The UK’s Lifetime Allowance abolition is considered a blot on the pensions landscape by pension experts with the majority of Association of Member-Directed Pension Schemes annual conference attendees believing that the pension changes in the past 12 months have been unacceptable in their implementation.
Andrew Phipps, chair of AMPS used his Chair’s address at the industry body’s annual conference held yesterday in London, to highlight the issues that have been caused by the poor implementation of the legislation to abolish the LTA.
The event attended by over 110 SIPP and SSAS experts, representing the majority of the sector, heard that the LTA abolition has felt the most chaotic, and disorganised change of the last two decades which has included A-Day in 2006, Freedom and Choice in 2015, Consumer Duty in 2023 and dozens of other changes.
Phipps said: “There have been, and still are, lots of unanswered questions. We’ve seen last-minute clarifications, corrections, and finally last-minute guidance from HMRC confirming that some customers should delay taking benefits or exercising their statutory rights to transfer their pension, because of the poor legislation that has been rolled out. And this has all come about because the industry was not listened to.”
When surveyed during the event, attendees said that if you were appraising how changes impacting pensions have been rolled out over the last 12 months, they considered it unacceptable.
He added: “AMPS, along with TISA, the ABI, the Society of Pension Professionals and other industry bodies and providers, provided ample feedback to the Government, especially on the tight timescales involved, so there really is no excuse.”
There were four other areas that dominated the conference in terms of recent changes that haven’t gone as well as they could have done:
1. Consumer Duty: as a principle based change my sense is it has been implemented very differently between regulated firms and we probably need more guidance from the regulator to tighten this up, particularly around sharing information along distribution chains.

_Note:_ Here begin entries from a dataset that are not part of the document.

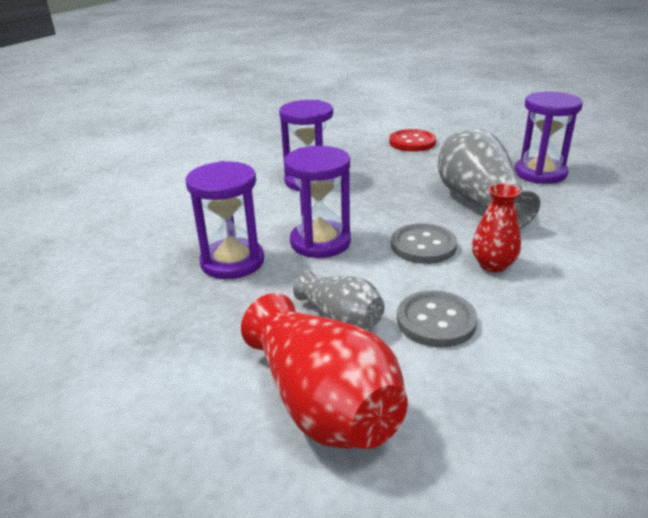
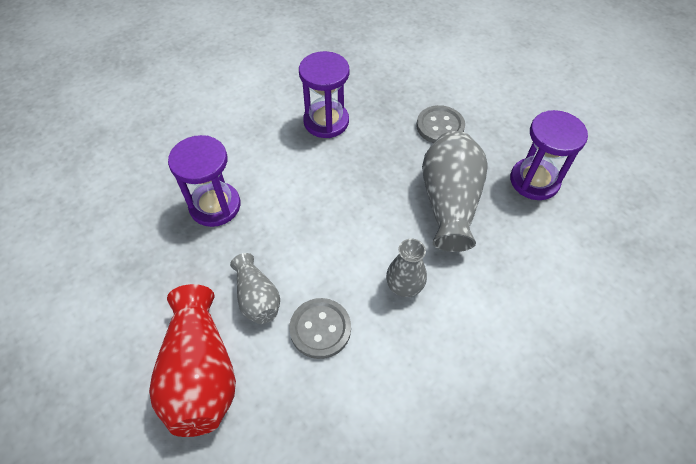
camera: 20 degrees right, 25 degrees up
(320, 242) = (290, 207): purple hourglass -> none
(412, 142) = (449, 92): red button -> none
(423, 246) = (365, 241): grey button -> grey button (440, 126)
(493, 265) = (404, 285): red vase -> grey vase

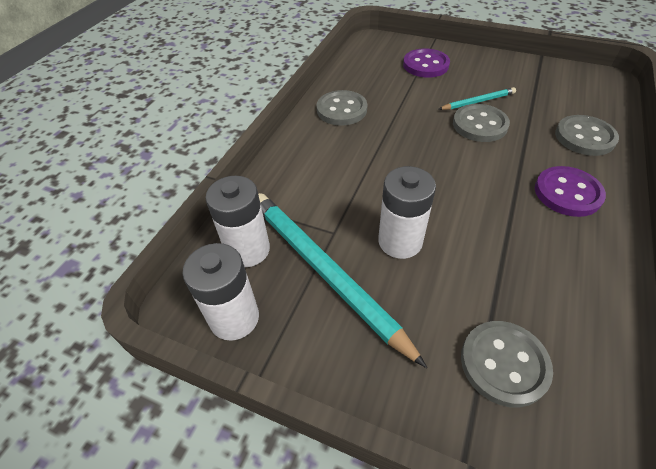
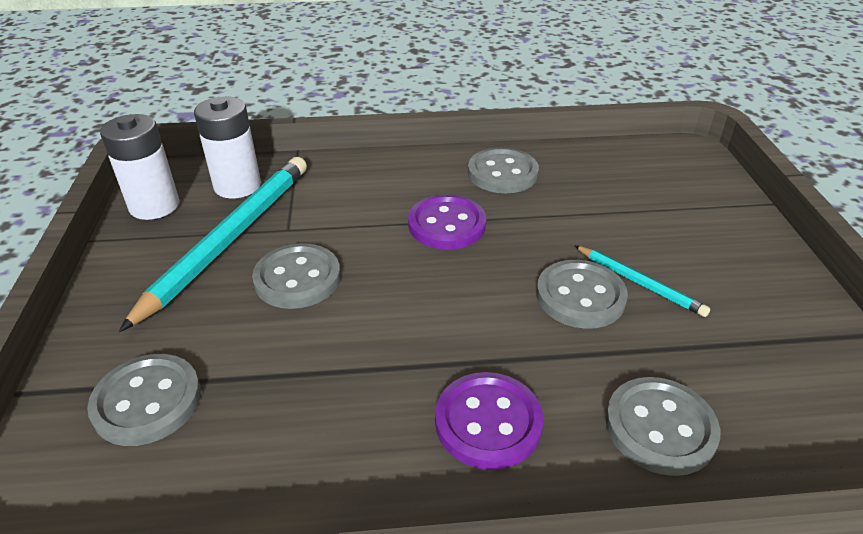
camera: 60 degrees right, 10 degrees down
(400, 241) = (297, 278): white battery -> grey button
(425, 65) = (681, 211): purple button -> purple button (447, 225)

My sense is there is a way to go on this.
2. Statutory money purchase illustrations: the changes to SMPIs last year caused confusion around why they were even being made as well as actually how to roll out volatility groups.
3. General Levy consultation: the DWP’s general levy consultation did turn out well in the end, but it was unnecessary and the DWP should not have backed what was clearly an unfair approach to meet their funding shortfall.
4. Pension scheme returns: the changes being made to the Pension Scheme Return, where significantly more data is needed but the functionality to submit a return by uploading a file has been removed.
He concluded: “It is not unexpected that the experts attending our annual conference feel that the pension changes made in the past year have been unacceptable in their implementation. It has been an intense and challenging 12 months for providers. We need to find a way so that when change happens, it happens smoothly, with greater consistency, realistic timescales and without the need to constantly make amendments to plug gaps.”